TASK OBJECTIVE ::
Collect and copy out every line in the records below that contains the string "entry". Case counts.

----- SUPPLIED MATERIAL

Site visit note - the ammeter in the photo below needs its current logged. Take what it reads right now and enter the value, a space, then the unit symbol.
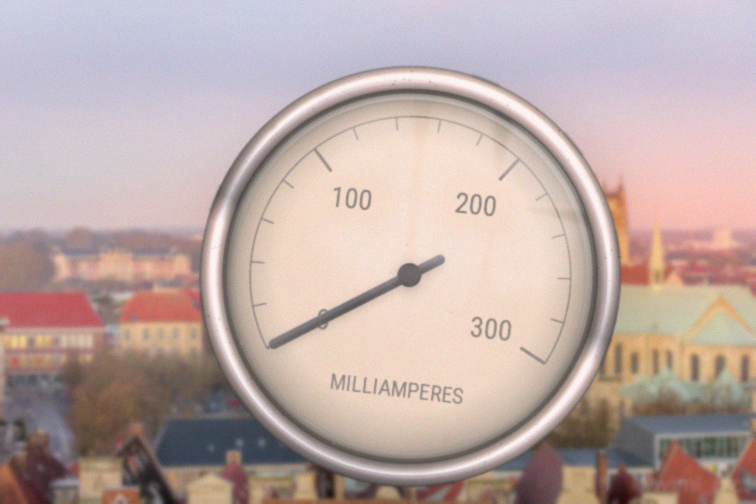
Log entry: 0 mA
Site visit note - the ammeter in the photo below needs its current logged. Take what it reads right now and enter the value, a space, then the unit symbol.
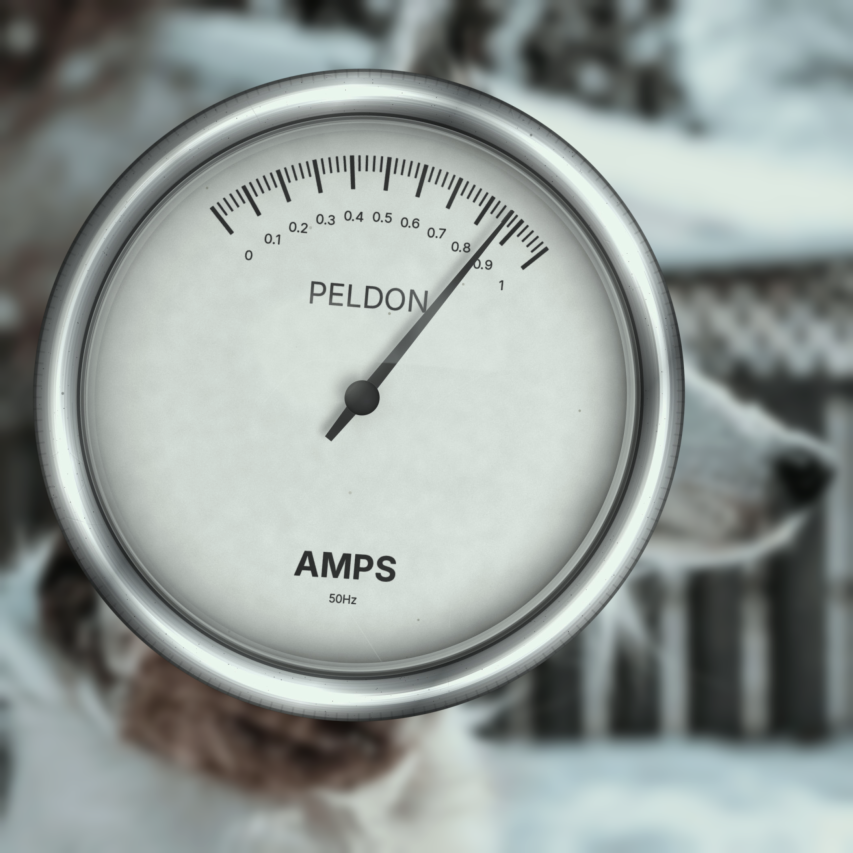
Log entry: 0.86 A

----------
----- SUPPLIED MATERIAL

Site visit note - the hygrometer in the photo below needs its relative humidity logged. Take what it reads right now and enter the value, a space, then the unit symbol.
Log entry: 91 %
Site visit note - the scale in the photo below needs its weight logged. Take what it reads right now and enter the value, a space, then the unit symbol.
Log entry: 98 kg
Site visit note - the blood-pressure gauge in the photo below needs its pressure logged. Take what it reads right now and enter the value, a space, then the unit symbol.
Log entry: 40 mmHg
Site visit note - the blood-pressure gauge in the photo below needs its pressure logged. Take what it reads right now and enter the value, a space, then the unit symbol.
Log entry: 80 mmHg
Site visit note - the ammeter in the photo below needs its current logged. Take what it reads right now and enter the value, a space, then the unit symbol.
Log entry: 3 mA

----------
----- SUPPLIED MATERIAL

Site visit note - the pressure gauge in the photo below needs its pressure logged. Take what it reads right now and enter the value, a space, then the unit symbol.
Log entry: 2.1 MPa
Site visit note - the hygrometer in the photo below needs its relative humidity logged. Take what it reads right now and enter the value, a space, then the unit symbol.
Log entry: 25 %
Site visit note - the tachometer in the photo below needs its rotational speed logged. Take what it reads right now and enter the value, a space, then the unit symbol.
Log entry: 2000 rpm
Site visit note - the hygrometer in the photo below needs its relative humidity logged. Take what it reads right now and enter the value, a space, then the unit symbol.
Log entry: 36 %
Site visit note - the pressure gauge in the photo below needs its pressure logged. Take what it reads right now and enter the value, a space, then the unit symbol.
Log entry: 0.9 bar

----------

RESPONSE TO THE EXERCISE ::
Log entry: 0 mA
Log entry: 0.86 A
Log entry: 91 %
Log entry: 98 kg
Log entry: 40 mmHg
Log entry: 80 mmHg
Log entry: 3 mA
Log entry: 2.1 MPa
Log entry: 25 %
Log entry: 2000 rpm
Log entry: 36 %
Log entry: 0.9 bar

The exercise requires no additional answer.